## Aim of the task
Without the pictures, copy all the entries below exactly.

Segment Start: Extracted entries

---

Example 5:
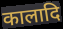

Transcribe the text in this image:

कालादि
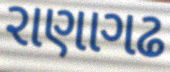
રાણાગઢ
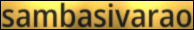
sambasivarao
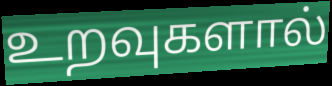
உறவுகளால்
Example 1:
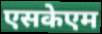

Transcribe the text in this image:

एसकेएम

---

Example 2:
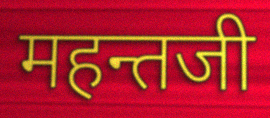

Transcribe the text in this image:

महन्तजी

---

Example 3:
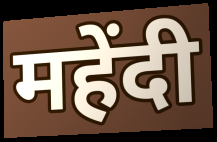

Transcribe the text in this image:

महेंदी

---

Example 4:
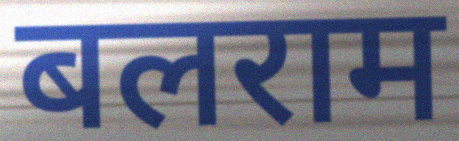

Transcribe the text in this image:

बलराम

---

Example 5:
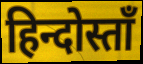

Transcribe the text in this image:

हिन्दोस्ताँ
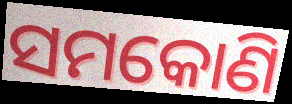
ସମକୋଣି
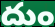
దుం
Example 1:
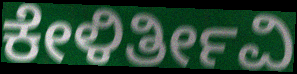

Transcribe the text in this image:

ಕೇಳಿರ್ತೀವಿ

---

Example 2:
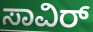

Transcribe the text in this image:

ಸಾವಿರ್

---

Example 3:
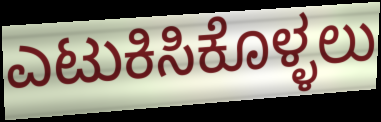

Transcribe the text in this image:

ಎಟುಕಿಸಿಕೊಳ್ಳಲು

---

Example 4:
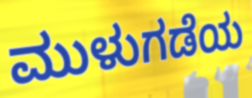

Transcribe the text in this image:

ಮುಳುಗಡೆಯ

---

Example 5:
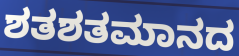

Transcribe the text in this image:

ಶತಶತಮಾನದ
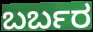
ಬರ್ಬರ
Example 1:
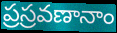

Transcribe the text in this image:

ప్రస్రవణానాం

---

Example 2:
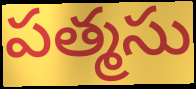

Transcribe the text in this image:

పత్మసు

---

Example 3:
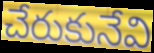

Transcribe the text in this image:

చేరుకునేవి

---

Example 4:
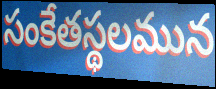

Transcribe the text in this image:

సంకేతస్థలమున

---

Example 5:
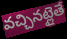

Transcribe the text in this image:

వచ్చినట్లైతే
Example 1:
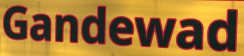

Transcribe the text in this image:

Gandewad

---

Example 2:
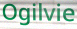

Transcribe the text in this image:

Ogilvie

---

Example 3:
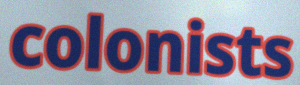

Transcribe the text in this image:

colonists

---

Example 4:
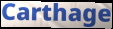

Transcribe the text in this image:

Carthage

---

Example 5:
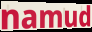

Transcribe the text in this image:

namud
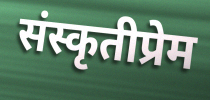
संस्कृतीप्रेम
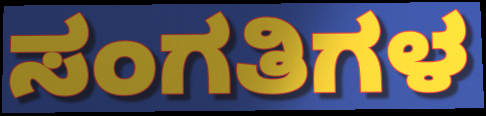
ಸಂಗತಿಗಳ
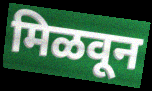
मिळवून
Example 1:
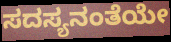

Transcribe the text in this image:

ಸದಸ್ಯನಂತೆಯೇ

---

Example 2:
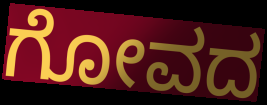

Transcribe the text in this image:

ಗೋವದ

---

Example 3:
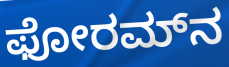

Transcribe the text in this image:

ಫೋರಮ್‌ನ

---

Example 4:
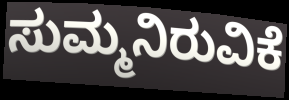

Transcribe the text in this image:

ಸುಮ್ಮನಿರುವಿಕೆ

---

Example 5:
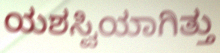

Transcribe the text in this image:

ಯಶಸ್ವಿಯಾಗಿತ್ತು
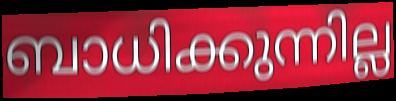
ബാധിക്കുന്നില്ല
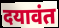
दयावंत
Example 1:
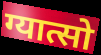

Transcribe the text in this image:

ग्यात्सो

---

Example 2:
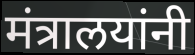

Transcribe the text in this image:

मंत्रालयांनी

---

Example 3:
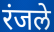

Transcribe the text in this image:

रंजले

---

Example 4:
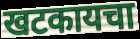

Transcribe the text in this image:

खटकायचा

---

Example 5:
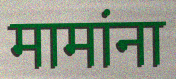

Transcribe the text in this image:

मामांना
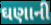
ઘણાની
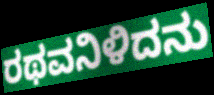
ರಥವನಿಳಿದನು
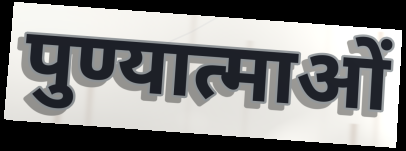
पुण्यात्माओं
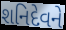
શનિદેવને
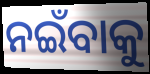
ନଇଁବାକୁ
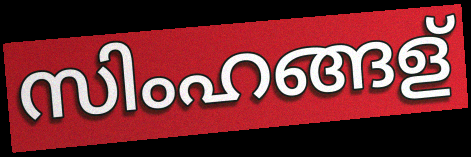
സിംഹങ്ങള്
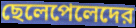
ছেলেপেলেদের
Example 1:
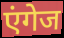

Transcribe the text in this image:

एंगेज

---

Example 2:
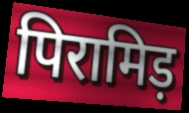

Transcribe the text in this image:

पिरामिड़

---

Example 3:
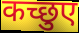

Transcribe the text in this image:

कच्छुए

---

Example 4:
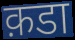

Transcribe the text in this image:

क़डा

Segment End: Extracted entries

## Response box
---

Example 5:

Transcribe the text in this image:

कालादि
રાણાગઢ
sambasivarao
உறவுகளால்
Example 1:

Transcribe the text in this image:

एसकेएम

---

Example 2:

Transcribe the text in this image:

महन्तजी

---

Example 3:

Transcribe the text in this image:

महेंदी

---

Example 4:

Transcribe the text in this image:

बलराम

---

Example 5:

Transcribe the text in this image:

हिन्दोस्ताँ
ସମକୋଣି
దుం
Example 1:

Transcribe the text in this image:

ಕೇಳಿರ್ತೀವಿ

---

Example 2:

Transcribe the text in this image:

ಸಾವಿರ್

---

Example 3:

Transcribe the text in this image:

ಎಟುಕಿಸಿಕೊಳ್ಳಲು

---

Example 4:

Transcribe the text in this image:

ಮುಳುಗಡೆಯ

---

Example 5:

Transcribe the text in this image:

ಶತಶತಮಾನದ
ಬರ್ಬರ
Example 1:

Transcribe the text in this image:

ప్రస్రవణానాం

---

Example 2:

Transcribe the text in this image:

పత్మసు

---

Example 3:

Transcribe the text in this image:

చేరుకునేవి

---

Example 4:

Transcribe the text in this image:

సంకేతస్థలమున

---

Example 5:

Transcribe the text in this image:

వచ్చినట్లైతే
Example 1:

Transcribe the text in this image:

Gandewad

---

Example 2:

Transcribe the text in this image:

Ogilvie

---

Example 3:

Transcribe the text in this image:

colonists

---

Example 4:

Transcribe the text in this image:

Carthage

---

Example 5:

Transcribe the text in this image:

namud
संस्कृतीप्रेम
ಸಂಗತಿಗಳ
मिळवून
Example 1:

Transcribe the text in this image:

ಸದಸ್ಯನಂತೆಯೇ

---

Example 2:

Transcribe the text in this image:

ಗೋವದ

---

Example 3:

Transcribe the text in this image:

ಫೋರಮ್‌ನ

---

Example 4:

Transcribe the text in this image:

ಸುಮ್ಮನಿರುವಿಕೆ

---

Example 5:

Transcribe the text in this image:

ಯಶಸ್ವಿಯಾಗಿತ್ತು
ബാധിക്കുന്നില്ല
दयावंत
Example 1:

Transcribe the text in this image:

ग्यात्सो

---

Example 2:

Transcribe the text in this image:

मंत्रालयांनी

---

Example 3:

Transcribe the text in this image:

रंजले

---

Example 4:

Transcribe the text in this image:

खटकायचा

---

Example 5:

Transcribe the text in this image:

मामांना
ઘણાની
ರಥವನಿಳಿದನು
पुण्यात्माओं
શનિદેવને
ନଇଁବାକୁ
സിംഹങ്ങള്
ছেলেপেলেদের
Example 1:

Transcribe the text in this image:

एंगेज

---

Example 2:

Transcribe the text in this image:

पिरामिड़

---

Example 3:

Transcribe the text in this image:

कच्छुए

---

Example 4:

Transcribe the text in this image:

क़डा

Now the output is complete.